Она едва не закричала, но удержалась и только губы закусила.

— А ты не трясись, Степановна, ругай меня, если что неверно сказал. Ругай сколько угодно, а только уж позволь договорить до конца. Я тебе самого главного не сказал. Они так или иначе тебе помогли с горем совладать, отодвинуть горе от себя…

И тут Лаврова, не глядя на секретаря, выдавила сквозь зубы:

— Нет.

И он понял: не умеет лгать эта женщина. И мягко сказал:

— Вот видишь. А главное у тебя отняли: радость труда отняли. Старанье твое холодное. Тебе, наверное, и в голову не придет с гордостью, с любовью взглянуть на самолет, что в небе летит. Он летит, а заклепки на нем твои, надежные. Ну, да где тебе в небо смотреть, ходишь ведь ты с опущенной головою… Нет, извини, Катерина Степановна, не верю я, не хочу верить, что ты овца в стаде, тварь земная, тень у ног Христа и как еще там у вас говорят… Силищи в тебе вон сколько, ты наш, рабочий человек, а не постница, не кликуша. Не верю. Теперь все сказал.

Они помолчали, и он, видя, что Лаврова не поднимает головы, деловым тоном добавил:

— В Кремль пойдешь, когда вызовут следующую, очередь награжденных. Пойдешь и получишь свой орден. Ты его честно заслужила. И не чей-то чужой, а свой собственный получишь. А разговор этот пусть останется между нами. Ответа не жду сейчас. Подумаешь — придешь.

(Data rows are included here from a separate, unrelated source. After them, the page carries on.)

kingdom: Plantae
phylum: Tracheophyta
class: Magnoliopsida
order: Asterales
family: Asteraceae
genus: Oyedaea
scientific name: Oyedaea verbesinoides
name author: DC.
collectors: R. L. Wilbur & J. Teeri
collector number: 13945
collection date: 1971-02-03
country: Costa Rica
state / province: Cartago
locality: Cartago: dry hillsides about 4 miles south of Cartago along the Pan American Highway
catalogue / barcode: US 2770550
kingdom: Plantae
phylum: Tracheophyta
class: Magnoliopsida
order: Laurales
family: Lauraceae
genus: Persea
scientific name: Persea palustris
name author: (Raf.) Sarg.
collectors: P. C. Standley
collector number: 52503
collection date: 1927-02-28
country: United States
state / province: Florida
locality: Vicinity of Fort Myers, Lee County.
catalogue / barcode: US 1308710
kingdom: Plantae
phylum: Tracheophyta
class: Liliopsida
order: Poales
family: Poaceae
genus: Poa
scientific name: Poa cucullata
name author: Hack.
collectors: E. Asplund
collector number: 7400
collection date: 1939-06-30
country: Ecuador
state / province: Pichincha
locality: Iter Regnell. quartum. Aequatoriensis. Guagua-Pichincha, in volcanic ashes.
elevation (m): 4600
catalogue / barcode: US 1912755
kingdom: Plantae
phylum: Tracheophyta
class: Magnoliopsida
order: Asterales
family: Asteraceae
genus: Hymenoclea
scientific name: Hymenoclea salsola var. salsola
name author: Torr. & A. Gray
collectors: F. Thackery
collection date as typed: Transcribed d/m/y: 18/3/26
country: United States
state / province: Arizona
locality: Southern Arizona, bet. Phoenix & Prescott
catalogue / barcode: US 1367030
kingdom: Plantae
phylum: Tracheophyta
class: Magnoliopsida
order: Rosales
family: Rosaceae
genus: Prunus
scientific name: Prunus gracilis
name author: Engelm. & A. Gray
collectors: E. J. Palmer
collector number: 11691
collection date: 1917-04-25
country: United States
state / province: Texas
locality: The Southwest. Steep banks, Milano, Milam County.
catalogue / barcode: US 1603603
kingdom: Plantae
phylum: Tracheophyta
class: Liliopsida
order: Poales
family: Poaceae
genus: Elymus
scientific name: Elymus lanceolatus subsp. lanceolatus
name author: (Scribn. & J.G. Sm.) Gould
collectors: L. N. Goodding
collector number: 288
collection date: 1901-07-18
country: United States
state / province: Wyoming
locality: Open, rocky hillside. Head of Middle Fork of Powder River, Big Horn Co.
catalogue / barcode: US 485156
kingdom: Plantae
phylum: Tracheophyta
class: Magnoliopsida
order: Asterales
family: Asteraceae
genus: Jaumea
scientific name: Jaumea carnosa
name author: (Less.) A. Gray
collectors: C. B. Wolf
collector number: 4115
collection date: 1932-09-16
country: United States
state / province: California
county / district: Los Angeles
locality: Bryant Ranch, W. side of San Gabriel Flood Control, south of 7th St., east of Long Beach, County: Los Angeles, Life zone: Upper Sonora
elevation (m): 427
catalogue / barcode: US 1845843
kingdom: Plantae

Катерина слабо шевельнула плечами.

— А не придешь — не обижусь, — спокойно заключил Пахомов. — Поймешь в свое время, что сказал тебе чистую правду и обидеть тебя не хотел. Наоборот.

Он встал, подал ей руку. Она неопределенно сказала:

— Нет, чего же… — и, сгорбившись, пошла к двери..

V

Всю эту неделю Катерина работала в дневную смену и только в воскресенье, задолго до назначенного часа, смогла войти под своды бывшей реформатской церкви, превращенной в молитвенный дом. Несмотря на то что моление должно было начаться не скоро, три или четыре десятка братьев и сестер во Христе уже сидели на скамьях, окрашенных в темноватый цвет. Соединяясь в небольшие стайки, они переговаривались тихо, но так увлеченно, что Катерину заметили и ответили на ее поклон далеко не все. Она не обиделась, а только грустно улыбнулась и, пройдя к передним скамьям, уселась на свое привычное место, напротив кафедры проповедника.